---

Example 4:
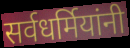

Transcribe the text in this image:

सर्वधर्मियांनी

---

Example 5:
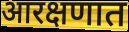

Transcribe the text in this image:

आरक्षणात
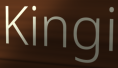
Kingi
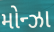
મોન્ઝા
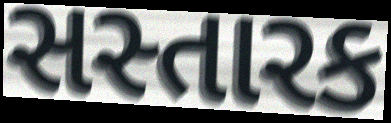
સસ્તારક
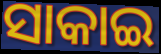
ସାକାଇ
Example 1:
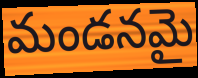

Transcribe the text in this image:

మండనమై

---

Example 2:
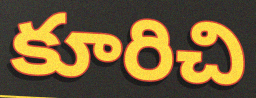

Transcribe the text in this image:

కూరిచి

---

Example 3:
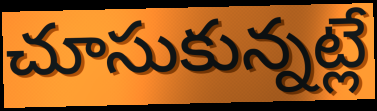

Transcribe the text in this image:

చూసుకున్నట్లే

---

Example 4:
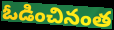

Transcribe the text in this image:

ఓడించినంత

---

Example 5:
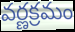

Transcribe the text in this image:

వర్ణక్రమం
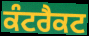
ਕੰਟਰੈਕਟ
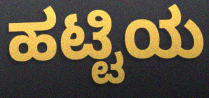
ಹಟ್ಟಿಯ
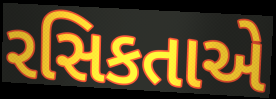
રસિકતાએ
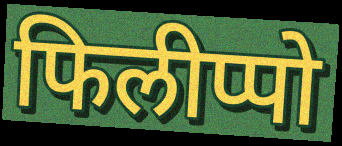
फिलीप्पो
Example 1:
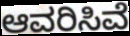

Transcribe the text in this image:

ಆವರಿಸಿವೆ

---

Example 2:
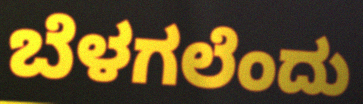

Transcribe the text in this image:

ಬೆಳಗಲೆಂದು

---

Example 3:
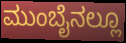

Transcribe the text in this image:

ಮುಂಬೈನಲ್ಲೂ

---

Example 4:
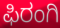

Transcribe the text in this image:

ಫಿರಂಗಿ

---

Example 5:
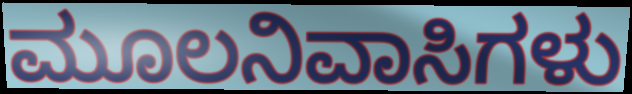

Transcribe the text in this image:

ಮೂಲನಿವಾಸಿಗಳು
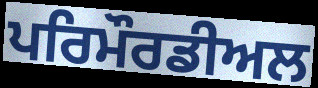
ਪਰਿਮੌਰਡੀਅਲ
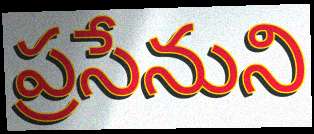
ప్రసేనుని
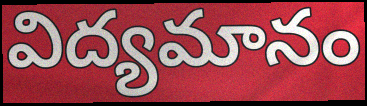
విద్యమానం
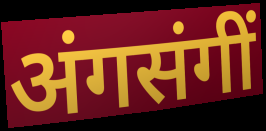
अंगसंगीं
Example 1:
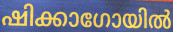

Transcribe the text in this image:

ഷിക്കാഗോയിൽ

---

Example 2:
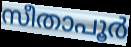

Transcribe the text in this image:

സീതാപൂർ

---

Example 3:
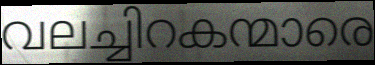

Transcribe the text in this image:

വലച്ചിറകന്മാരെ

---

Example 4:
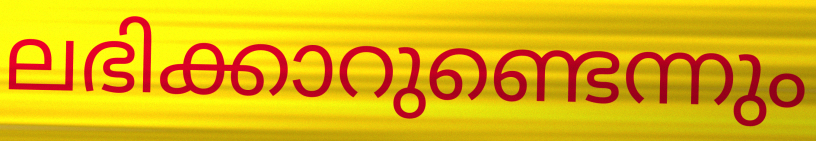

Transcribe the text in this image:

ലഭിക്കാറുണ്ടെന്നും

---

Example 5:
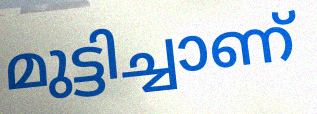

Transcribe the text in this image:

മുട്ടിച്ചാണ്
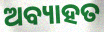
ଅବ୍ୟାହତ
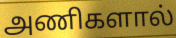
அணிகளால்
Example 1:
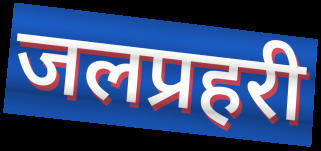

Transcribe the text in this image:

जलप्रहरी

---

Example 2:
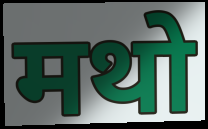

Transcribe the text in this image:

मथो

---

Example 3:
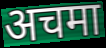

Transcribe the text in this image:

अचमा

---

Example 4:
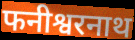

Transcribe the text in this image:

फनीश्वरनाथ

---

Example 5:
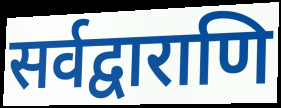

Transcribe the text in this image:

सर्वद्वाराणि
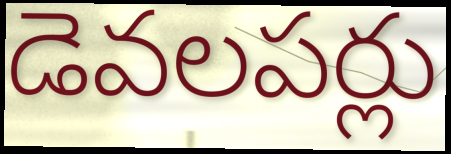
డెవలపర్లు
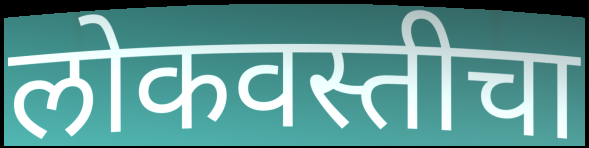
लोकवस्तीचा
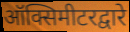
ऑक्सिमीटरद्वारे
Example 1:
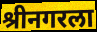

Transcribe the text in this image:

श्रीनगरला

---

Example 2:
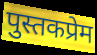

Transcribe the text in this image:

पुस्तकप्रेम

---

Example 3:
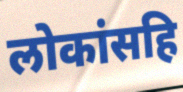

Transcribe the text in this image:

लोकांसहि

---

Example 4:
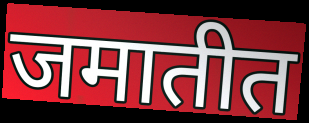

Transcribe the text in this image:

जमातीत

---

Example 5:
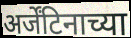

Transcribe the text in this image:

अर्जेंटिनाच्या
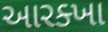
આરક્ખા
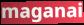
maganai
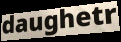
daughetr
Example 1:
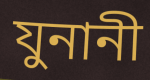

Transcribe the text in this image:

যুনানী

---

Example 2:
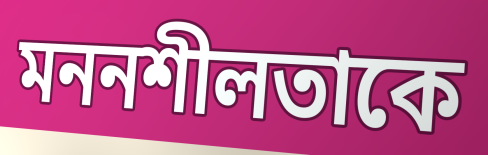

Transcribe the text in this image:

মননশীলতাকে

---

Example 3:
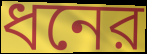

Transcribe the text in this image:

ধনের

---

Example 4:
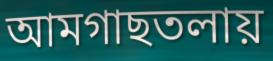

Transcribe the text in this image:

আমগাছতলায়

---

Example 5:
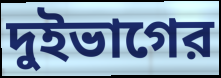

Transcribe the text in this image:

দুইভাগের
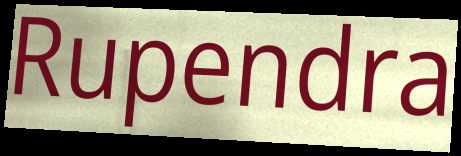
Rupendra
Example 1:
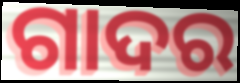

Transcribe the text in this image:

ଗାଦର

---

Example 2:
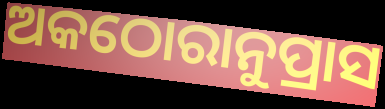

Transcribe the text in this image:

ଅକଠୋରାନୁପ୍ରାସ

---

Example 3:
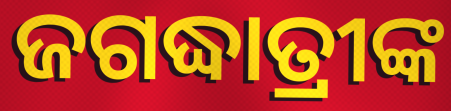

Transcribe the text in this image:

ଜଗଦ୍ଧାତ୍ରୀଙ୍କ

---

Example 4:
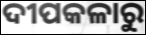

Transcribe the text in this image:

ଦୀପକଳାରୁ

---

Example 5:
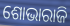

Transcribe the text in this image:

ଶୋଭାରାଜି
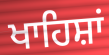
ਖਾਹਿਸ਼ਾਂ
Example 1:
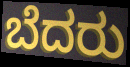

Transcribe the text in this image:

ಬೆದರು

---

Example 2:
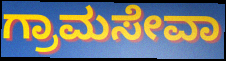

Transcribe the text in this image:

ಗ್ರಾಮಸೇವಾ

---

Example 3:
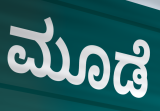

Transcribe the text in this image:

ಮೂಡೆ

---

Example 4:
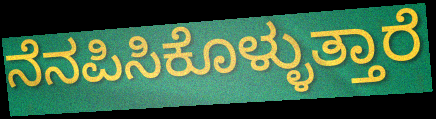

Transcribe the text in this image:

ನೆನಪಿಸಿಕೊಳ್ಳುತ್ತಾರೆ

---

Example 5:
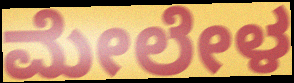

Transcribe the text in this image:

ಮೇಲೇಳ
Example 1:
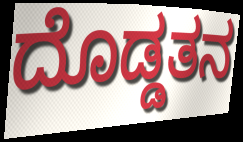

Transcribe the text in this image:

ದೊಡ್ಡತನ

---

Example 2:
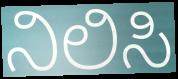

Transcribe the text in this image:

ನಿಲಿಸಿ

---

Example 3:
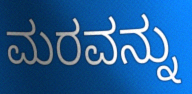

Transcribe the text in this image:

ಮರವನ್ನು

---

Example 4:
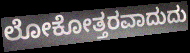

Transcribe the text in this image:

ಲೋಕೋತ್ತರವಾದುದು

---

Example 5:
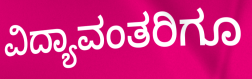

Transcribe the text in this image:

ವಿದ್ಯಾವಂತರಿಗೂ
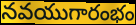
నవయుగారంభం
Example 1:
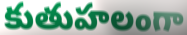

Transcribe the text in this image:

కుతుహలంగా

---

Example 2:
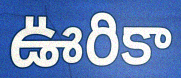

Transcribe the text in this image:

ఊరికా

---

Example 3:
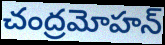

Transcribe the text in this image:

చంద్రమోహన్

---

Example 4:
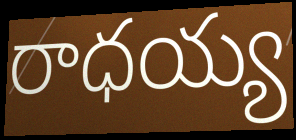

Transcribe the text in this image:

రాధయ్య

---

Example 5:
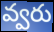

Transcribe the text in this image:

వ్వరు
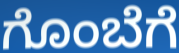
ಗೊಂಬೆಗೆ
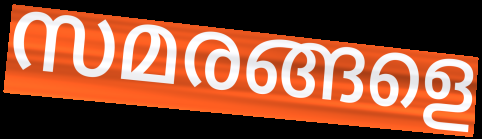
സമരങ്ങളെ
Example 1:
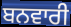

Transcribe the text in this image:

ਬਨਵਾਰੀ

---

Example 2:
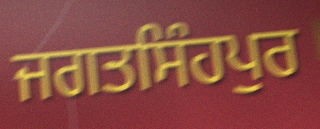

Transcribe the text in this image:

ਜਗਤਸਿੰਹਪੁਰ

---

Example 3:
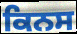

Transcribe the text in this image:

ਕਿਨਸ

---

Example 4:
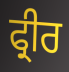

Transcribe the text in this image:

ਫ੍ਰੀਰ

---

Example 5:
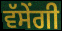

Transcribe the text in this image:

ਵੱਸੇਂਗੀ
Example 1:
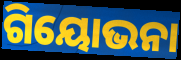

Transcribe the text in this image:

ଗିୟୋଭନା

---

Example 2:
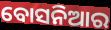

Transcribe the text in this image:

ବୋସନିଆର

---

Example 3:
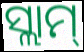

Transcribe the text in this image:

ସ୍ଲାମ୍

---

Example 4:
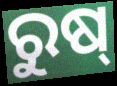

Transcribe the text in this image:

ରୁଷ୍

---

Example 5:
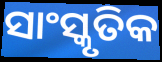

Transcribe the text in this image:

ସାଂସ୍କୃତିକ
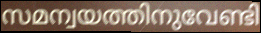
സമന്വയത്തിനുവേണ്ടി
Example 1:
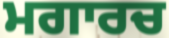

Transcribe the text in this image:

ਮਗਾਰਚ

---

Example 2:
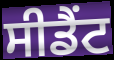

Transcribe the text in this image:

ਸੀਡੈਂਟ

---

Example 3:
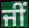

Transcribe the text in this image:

────────────────

▸ **Given task**
Copy the entire listing above without changing a single character, and leave the pictures out of your copy.

▸ **In response**
---

Example 4:

Transcribe the text in this image:

सर्वधर्मियांनी

---

Example 5:

Transcribe the text in this image:

आरक्षणात
Kingi
મોન્ઝા
સસ્તારક
ସାକାଇ
Example 1:

Transcribe the text in this image:

మండనమై

---

Example 2:

Transcribe the text in this image:

కూరిచి

---

Example 3:

Transcribe the text in this image:

చూసుకున్నట్లే

---

Example 4:

Transcribe the text in this image:

ఓడించినంత

---

Example 5:

Transcribe the text in this image:

వర్ణక్రమం
ਕੰਟਰੈਕਟ
ಹಟ್ಟಿಯ
રસિકતાએ
फिलीप्पो
Example 1:

Transcribe the text in this image:

ಆವರಿಸಿವೆ

---

Example 2:

Transcribe the text in this image:

ಬೆಳಗಲೆಂದು

---

Example 3:

Transcribe the text in this image:

ಮುಂಬೈನಲ್ಲೂ

---

Example 4:

Transcribe the text in this image:

ಫಿರಂಗಿ

---

Example 5:

Transcribe the text in this image:

ಮೂಲನಿವಾಸಿಗಳು
ਪਰਿਮੌਰਡੀਅਲ
ప్రసేనుని
విద్యమానం
अंगसंगीं
Example 1:

Transcribe the text in this image:

ഷിക്കാഗോയിൽ

---

Example 2:

Transcribe the text in this image:

സീതാപൂർ

---

Example 3:

Transcribe the text in this image:

വലച്ചിറകന്മാരെ

---

Example 4:

Transcribe the text in this image:

ലഭിക്കാറുണ്ടെന്നും

---

Example 5:

Transcribe the text in this image:

മുട്ടിച്ചാണ്
ଅବ୍ୟାହତ
அணிகளால்
Example 1:

Transcribe the text in this image:

जलप्रहरी

---

Example 2:

Transcribe the text in this image:

मथो

---

Example 3:

Transcribe the text in this image:

अचमा

---

Example 4:

Transcribe the text in this image:

फनीश्वरनाथ

---

Example 5:

Transcribe the text in this image:

सर्वद्वाराणि
డెవలపర్లు
लोकवस्तीचा
ऑक्सिमीटरद्वारे
Example 1:

Transcribe the text in this image:

श्रीनगरला

---

Example 2:

Transcribe the text in this image:

पुस्तकप्रेम

---

Example 3:

Transcribe the text in this image:

लोकांसहि

---

Example 4:

Transcribe the text in this image:

जमातीत

---

Example 5:

Transcribe the text in this image:

अर्जेंटिनाच्या
આરક્ખા
maganai
daughetr
Example 1:

Transcribe the text in this image:

যুনানী

---

Example 2:

Transcribe the text in this image:

মননশীলতাকে

---

Example 3:

Transcribe the text in this image:

ধনের

---

Example 4:

Transcribe the text in this image:

আমগাছতলায়

---

Example 5:

Transcribe the text in this image:

দুইভাগের
Rupendra
Example 1:

Transcribe the text in this image:

ଗାଦର

---

Example 2:

Transcribe the text in this image:

ଅକଠୋରାନୁପ୍ରାସ

---

Example 3:

Transcribe the text in this image:

ଜଗଦ୍ଧାତ୍ରୀଙ୍କ

---

Example 4:

Transcribe the text in this image:

ଦୀପକଳାରୁ

---

Example 5:

Transcribe the text in this image:

ଶୋଭାରାଜି
ਖਾਹਿਸ਼ਾਂ
Example 1:

Transcribe the text in this image:

ಬೆದರು

---

Example 2:

Transcribe the text in this image:

ಗ್ರಾಮಸೇವಾ

---

Example 3:

Transcribe the text in this image:

ಮೂಡೆ

---

Example 4:

Transcribe the text in this image:

ನೆನಪಿಸಿಕೊಳ್ಳುತ್ತಾರೆ

---

Example 5:

Transcribe the text in this image:

ಮೇಲೇಳ
Example 1:

Transcribe the text in this image:

ದೊಡ್ಡತನ

---

Example 2:

Transcribe the text in this image:

ನಿಲಿಸಿ

---

Example 3:

Transcribe the text in this image:

ಮರವನ್ನು

---

Example 4:

Transcribe the text in this image:

ಲೋಕೋತ್ತರವಾದುದು

---

Example 5:

Transcribe the text in this image:

ವಿದ್ಯಾವಂತರಿಗೂ
నవయుగారంభం
Example 1:

Transcribe the text in this image:

కుతుహలంగా

---

Example 2:

Transcribe the text in this image:

ఊరికా

---

Example 3:

Transcribe the text in this image:

చంద్రమోహన్

---

Example 4:

Transcribe the text in this image:

రాధయ్య

---

Example 5:

Transcribe the text in this image:

వ్వరు
ಗೊಂಬೆಗೆ
സമരങ്ങളെ
Example 1:

Transcribe the text in this image:

ਬਨਵਾਰੀ

---

Example 2:

Transcribe the text in this image:

ਜਗਤਸਿੰਹਪੁਰ

---

Example 3:

Transcribe the text in this image:

ਕਿਨਸ

---

Example 4:

Transcribe the text in this image:

ਫ੍ਰੀਰ

---

Example 5:

Transcribe the text in this image:

ਵੱਸੇਂਗੀ
Example 1:

Transcribe the text in this image:

ଗିୟୋଭନା

---

Example 2:

Transcribe the text in this image:

ବୋସନିଆର

---

Example 3:

Transcribe the text in this image:

ସ୍ଲାମ୍

---

Example 4:

Transcribe the text in this image:

ରୁଷ୍

---

Example 5:

Transcribe the text in this image:

ସାଂସ୍କୃତିକ
സമന്വയത്തിനുവേണ്ടി
Example 1:

Transcribe the text in this image:

ਮਗਾਰਚ

---

Example 2:

Transcribe the text in this image:

ਸੀਡੈਂਟ

---

Example 3:

Transcribe the text in this image:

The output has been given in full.